Step 2: Analyze what is consuming the table¶

# Count entries per internal source IP (top talkers)
conntrack -L | awk '{print $4}' | sort | uniq -c | sort -rn | head -10

# Count entries per destination
conntrack -L | awk '{print $5}' | sort | uniq -c | sort -rn | head -10

# Count by protocol state
conntrack -L | awk '{print $4}' | grep -oP 'state=\S+' | sort | uniq -c | sort -rn

Look for: hosts with thousands of entries, TIME_WAIT entries piling up, or unexpected long-lived connections.

Step 3: Check current timeout settings¶

sysctl net.netfilter.nf_conntrack_tcp_timeout_established
# Default: 432000 (5 days!) -- far too long for most NAT scenarios

sysctl net.netfilter.nf_conntrack_tcp_timeout_time_wait
# Default: 120

sysctl net.netfilter.nf_conntrack_tcp_timeout_close_wait
# Default: 60

Step 4: Apply immediate fixes¶

# Increase the conntrack table size (immediate relief)
sysctl -w net.netfilter.nf_conntrack_max=262144

# Increase hash buckets proportionally (max/4 is a good ratio)
echo 65536 > /sys/module/nf_conntrack/parameters/hashsize

# Reduce the established connection timeout (5 days -> 1 hour)
sysctl -w net.netfilter.nf_conntrack_tcp_timeout_established=3600

# Reduce TIME_WAIT timeout
sysctl -w net.netfilter.nf_conntrack_tcp_timeout_time_wait=30

Step 5: Make changes persistent¶

# /etc/sysctl.d/99-conntrack.conf
cat <<EOF > /etc/sysctl.d/99-conntrack.conf
net.netfilter.nf_conntrack_max = 262144
net.netfilter.nf_conntrack_tcp_timeout_established = 3600
net.netfilter.nf_conntrack_tcp_timeout_time_wait = 30
net.netfilter.nf_conntrack_tcp_timeout_close_wait = 30
EOF

sysctl --system

Step 6: Add NOTRACK for high-volume exempt traffic (optional)¶

# If monitoring or backup traffic floods conntrack, bypass it:
iptables -t raw -A PREROUTING -s 10.200.50.0/24 -d 10.200.60.0/24 -j NOTRACK
iptables -t raw -A OUTPUT -s 10.200.60.0/24 -d 10.200.50.0/24 -j NOTRACK

Step 7: Set up monitoring¶

# Add to Prometheus/collectd/monitoring:
# Metric: net.netfilter.nf_conntrack_count / nf_conntrack_max
# Alert at 80% utilization

Step 8: Verify¶

# Monitor conntrack usage after fix
watch 'sysctl net.netfilter.nf_conntrack_count; sysctl net.netfilter.nf_conntrack_max'

# Verify no more "table full" messages
dmesg -T | tail -20

Common Pitfalls¶

Rebooting as a "fix": This flushes conntrack but the table fills up again.
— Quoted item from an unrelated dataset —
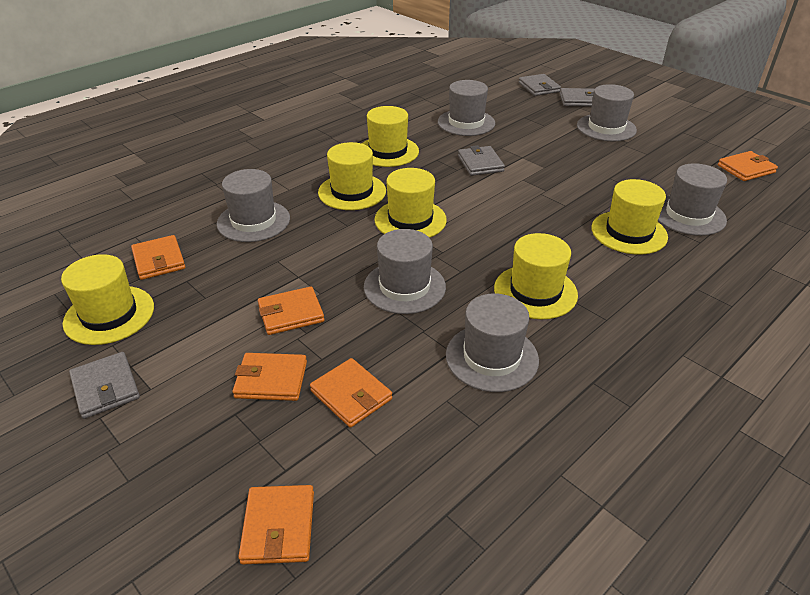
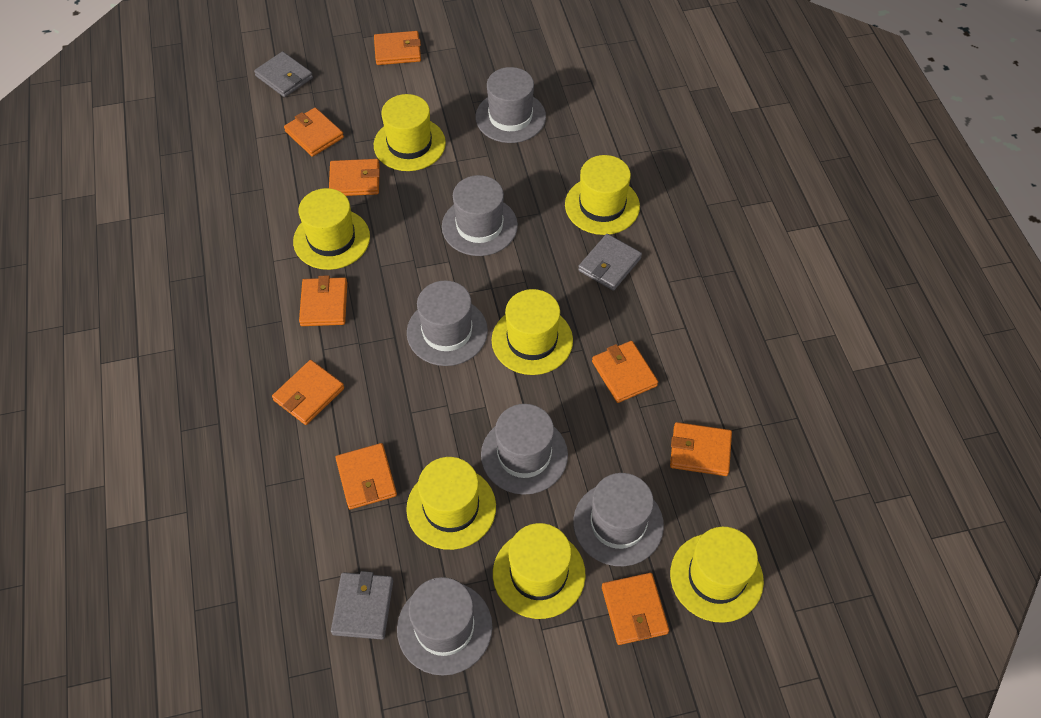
grey wallet: 4 -> 3
orange wallet: 6 -> 9
yellow hat: 6 -> 7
Address the root cause.
Only increasing nf_conntrack_max: Without reducing timeouts, you're just buying time. A 5-day TCP established timeout means dead connections linger for days.
Not increasing hashsize: A larger table with a small hash leads to long chains and CPU overhead. Keep hashsize = max/4.
Ignoring heavy hitters: One misbehaving host (crawler, monitoring tool) can consume thousands of entries. Find and fix the source.
Single external IP limitation: Even with a large conntrack table, a single external IP can only have ~65535 simultaneous connections to one destination. Use a NAT pool for scale.
Not monitoring conntrack: This metric should be on every NAT gateway dashboard. Alert before it fills up.